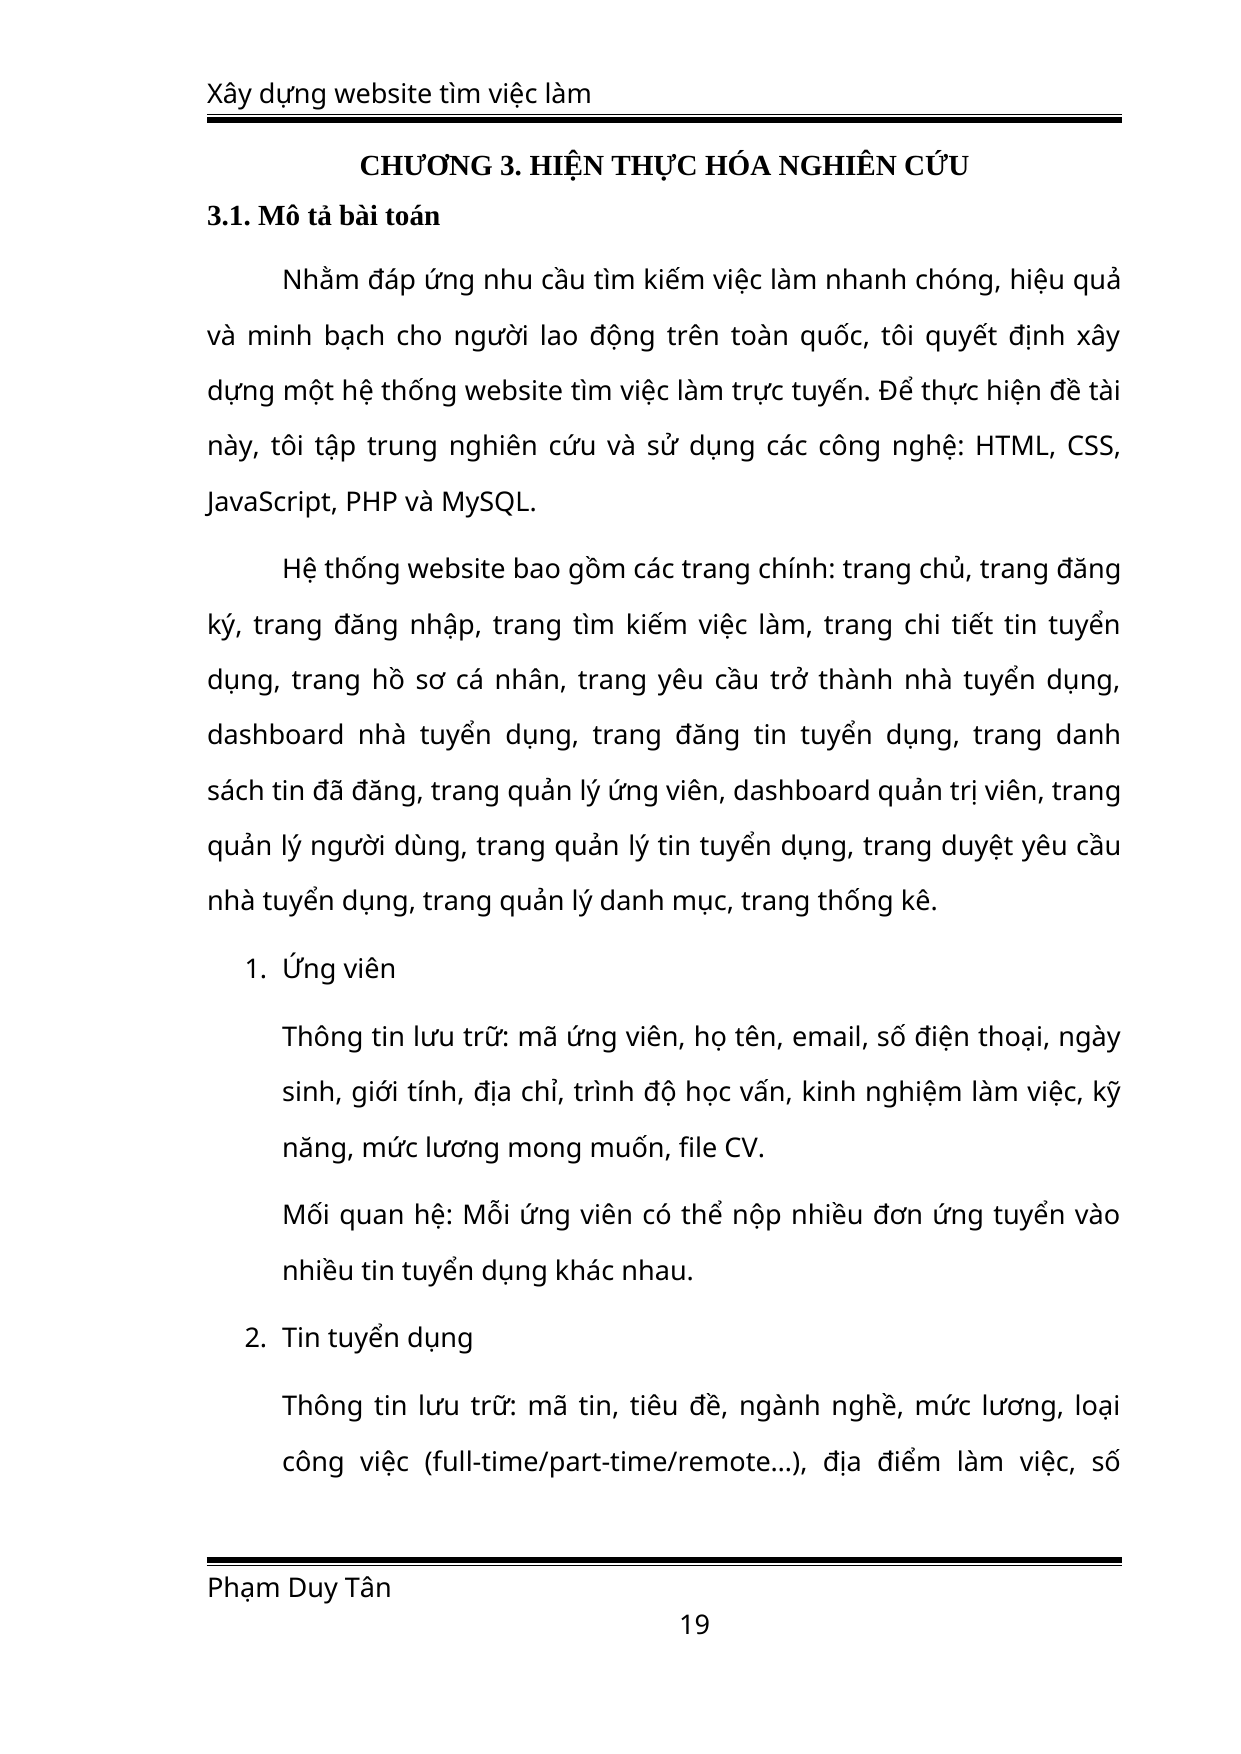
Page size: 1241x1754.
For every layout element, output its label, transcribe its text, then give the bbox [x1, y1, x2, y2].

text Mối quan hệ: Mỗi ứng viên có thể nộp nhiều đơn ứng tuyển vào nhiều tin tuyển dụng khác nhau. [282, 1196, 1122, 1288]
text Thông tin lưu trữ: mã ứng viên, họ tên, email, số điện thoại, ngày sinh, giới tính, địa chỉ, trình độ học vấn, kinh nghiệm làm việc, kỹ năng, mức lương mong muốn, file CV. [282, 1017, 1122, 1165]
list Tin tuyển dụng [244, 1319, 1122, 1356]
subtitle HIỆN THỰC HÓA NGHIÊN CỨU [207, 148, 1122, 181]
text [282, 1387, 1122, 1479]
subtitle Mô tả bài toán [207, 198, 1122, 232]
list Ứng viên [244, 949, 1122, 986]
text Hệ thống website bao gồm các trang chính: trang chủ, trang đăng ký, trang đăng nhập, trang tìm kiếm việc làm, trang chi tiết tin tuyển dụng, trang hồ sơ cá nhân, trang yêu cầu trở thành nhà tuyển dụng, dashboard nhà tuyển dụng, trang đăng tin tuyển dụng, trang danh sách tin đã đăng, trang quản lý ứng viên, dashboard quản trị viên, trang quản lý người dùng, trang quản lý tin tuyển dụng, trang duyệt yêu cầu nhà tuyển dụng, trang quản lý danh mục, trang thống kê. [207, 550, 1122, 919]
text Nhằm đáp ứng nhu cầu tìm kiếm việc làm nhanh chóng, hiệu quả và minh bạch cho người lao động trên toàn quốc, tôi quyết định xây dựng một hệ thống website tìm việc làm trực tuyến. Để thực hiện đề tài này, tôi tập trung nghiên cứu và sử dụng các công nghệ: HTML, CSS, JavaScript, PHP và MySQL. [207, 261, 1122, 519]
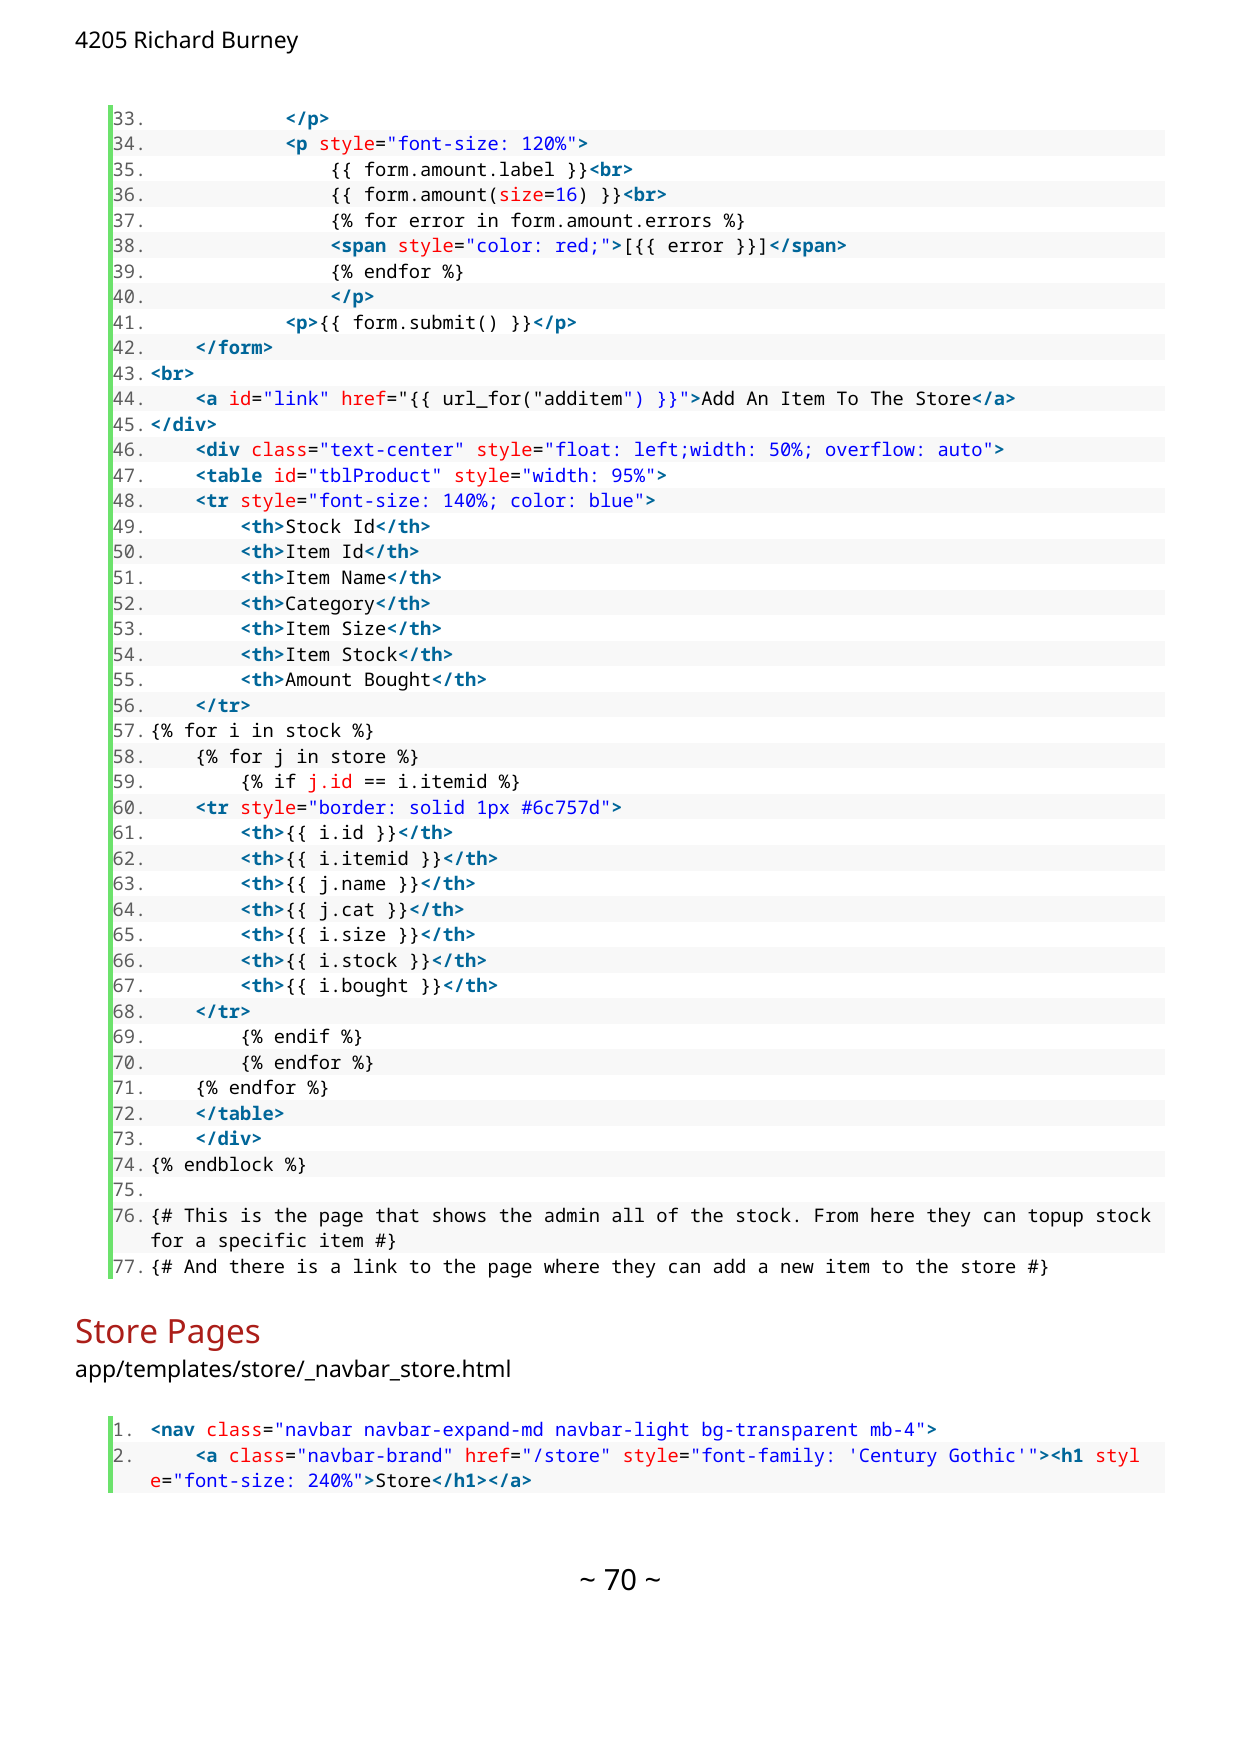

▬▬▬▬▬▬▬▬▬▬

Out of the material above, select every line that holds the string "subtitle".

subtitle HIỆN THỰC HÓA NGHIÊN CỨU [207, 148, 1122, 181]
subtitle Mô tả bài toán [207, 198, 1122, 232]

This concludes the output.